Floor-/Room heating


Floor heating is by far the most economical way of heating, provided it is used in the same way as any other source of heat, that is to say, to maintain the temperature of the room in cold weather. In tests, floor heating installations have shown energy savings of up to 30 per cent.

How Does It Work?
Where radiators are used to heat a room, the air immediately around a radiator is heated and the warm air rises towards the ceiling. The warm air is continuously replaced by new warm air which forces down the air heated earlier, so that this air gradually returns to the radiator. This way of heating will result in the heat getting concentrated at ceiling level, where people do not spend a lot of time. As a consequence, the temperature distribution will, for example, be as follows: at floor level, 17°C, at body level, 22°C, and, at ceiling level, 30-35°C.

With floor heating, the floor temperature will be 25-27°C, room temperature 20-22°C, and ceiling-level temperature 25°C, that is to say, an ideal curve. The reason is that the large heating area can be at a low temperature, which does not cause any forced air movement.

Easy Installation
Heating cable rated at 100W/m² and a thermostat sensor are installed in the floor.

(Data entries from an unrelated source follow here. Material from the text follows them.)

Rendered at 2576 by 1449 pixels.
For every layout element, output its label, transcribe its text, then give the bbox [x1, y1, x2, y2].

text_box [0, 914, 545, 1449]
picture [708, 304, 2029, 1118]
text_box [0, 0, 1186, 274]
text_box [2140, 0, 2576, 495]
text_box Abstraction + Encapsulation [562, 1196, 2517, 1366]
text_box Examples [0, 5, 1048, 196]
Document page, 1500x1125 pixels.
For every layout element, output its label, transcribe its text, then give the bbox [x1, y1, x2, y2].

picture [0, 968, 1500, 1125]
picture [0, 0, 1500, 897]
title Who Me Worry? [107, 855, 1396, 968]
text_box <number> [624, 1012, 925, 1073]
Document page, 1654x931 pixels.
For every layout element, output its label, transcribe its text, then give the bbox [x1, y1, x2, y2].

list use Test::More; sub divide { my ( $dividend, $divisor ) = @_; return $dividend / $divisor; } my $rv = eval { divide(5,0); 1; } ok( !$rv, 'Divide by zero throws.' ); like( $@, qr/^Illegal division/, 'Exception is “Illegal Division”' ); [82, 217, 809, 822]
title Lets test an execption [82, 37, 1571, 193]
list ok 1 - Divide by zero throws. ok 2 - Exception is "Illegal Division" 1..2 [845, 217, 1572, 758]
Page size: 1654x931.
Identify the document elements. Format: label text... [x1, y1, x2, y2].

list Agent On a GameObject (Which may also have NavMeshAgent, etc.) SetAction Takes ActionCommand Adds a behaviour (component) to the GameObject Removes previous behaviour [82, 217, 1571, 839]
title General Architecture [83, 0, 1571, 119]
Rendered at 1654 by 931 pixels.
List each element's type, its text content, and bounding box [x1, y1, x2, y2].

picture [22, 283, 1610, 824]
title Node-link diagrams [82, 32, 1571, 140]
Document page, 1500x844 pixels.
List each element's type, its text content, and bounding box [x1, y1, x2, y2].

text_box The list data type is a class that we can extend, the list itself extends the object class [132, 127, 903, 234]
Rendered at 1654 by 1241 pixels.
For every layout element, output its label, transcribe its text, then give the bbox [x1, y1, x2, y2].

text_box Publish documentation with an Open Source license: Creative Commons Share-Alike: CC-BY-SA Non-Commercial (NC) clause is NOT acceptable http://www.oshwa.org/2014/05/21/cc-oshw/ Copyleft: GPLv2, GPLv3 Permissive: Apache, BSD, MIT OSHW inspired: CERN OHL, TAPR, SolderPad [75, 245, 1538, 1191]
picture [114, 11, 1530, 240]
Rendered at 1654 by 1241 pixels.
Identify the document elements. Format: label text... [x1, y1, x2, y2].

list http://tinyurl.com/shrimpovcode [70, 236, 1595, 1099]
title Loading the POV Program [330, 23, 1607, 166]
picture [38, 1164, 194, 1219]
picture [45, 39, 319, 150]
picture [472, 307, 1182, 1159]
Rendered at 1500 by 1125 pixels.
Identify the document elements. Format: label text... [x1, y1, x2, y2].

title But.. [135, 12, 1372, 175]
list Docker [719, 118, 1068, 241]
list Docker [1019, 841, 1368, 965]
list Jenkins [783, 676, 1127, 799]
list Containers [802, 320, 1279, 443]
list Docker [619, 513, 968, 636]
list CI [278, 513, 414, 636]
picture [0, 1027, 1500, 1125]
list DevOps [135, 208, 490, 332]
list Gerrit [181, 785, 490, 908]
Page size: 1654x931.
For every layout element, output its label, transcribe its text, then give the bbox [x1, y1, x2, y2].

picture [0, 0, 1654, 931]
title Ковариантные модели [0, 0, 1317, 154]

The heating cable is mounted on the top-bar or crack-control reinforcement 30-50mm below the floor surface and is fastened at intervals of one metre using cable tie or plastic-coated binder. The centre distance should be 180-250mm, depending on the desired output. The thermostat sensor is placed in protective tubing between two cable runs.

Suitable surface materials:
Clinker, parquet or laminate, carpets.

For heated floors, the best floorings are ceramic materials, clinker, stone and materials which conduct heat well.

Laminated Floors
Parquet and laminated floors up to 10mm thick allow a heat transfer which is sufficient for a standard home in which the room temperature is maintained at a constant level. However, in the course of time, such wood-based floors risk being damaged by greatly varying temperatures as the amount of moisture in the floor is proportional to the temperature and causes the floor to swell and shrink. An additional disadvantage is that a wood-based floor has some insulating effect, which reduces the heat output from the floor.

Vinyl Floor Coverings
Check with your supplier if these are suitable for heated floors.

Wood-Based Floors
Wood-based floors of the Baseko type and more than 12mm thick are completely unsuited to floor heating. For such floors, comfort heat installations rated at 45-55 W/m² are recommended.

Mountain and Leisure Cottages
Cottages where the temperature is reduced for longer periods should be fitted with some form of additional heating, in order for them to reach normal temperature quickly when someone arrives there.

The service life of the heating cable may be put at 30-50 years, depending on the heat transfer properties of the finish floor.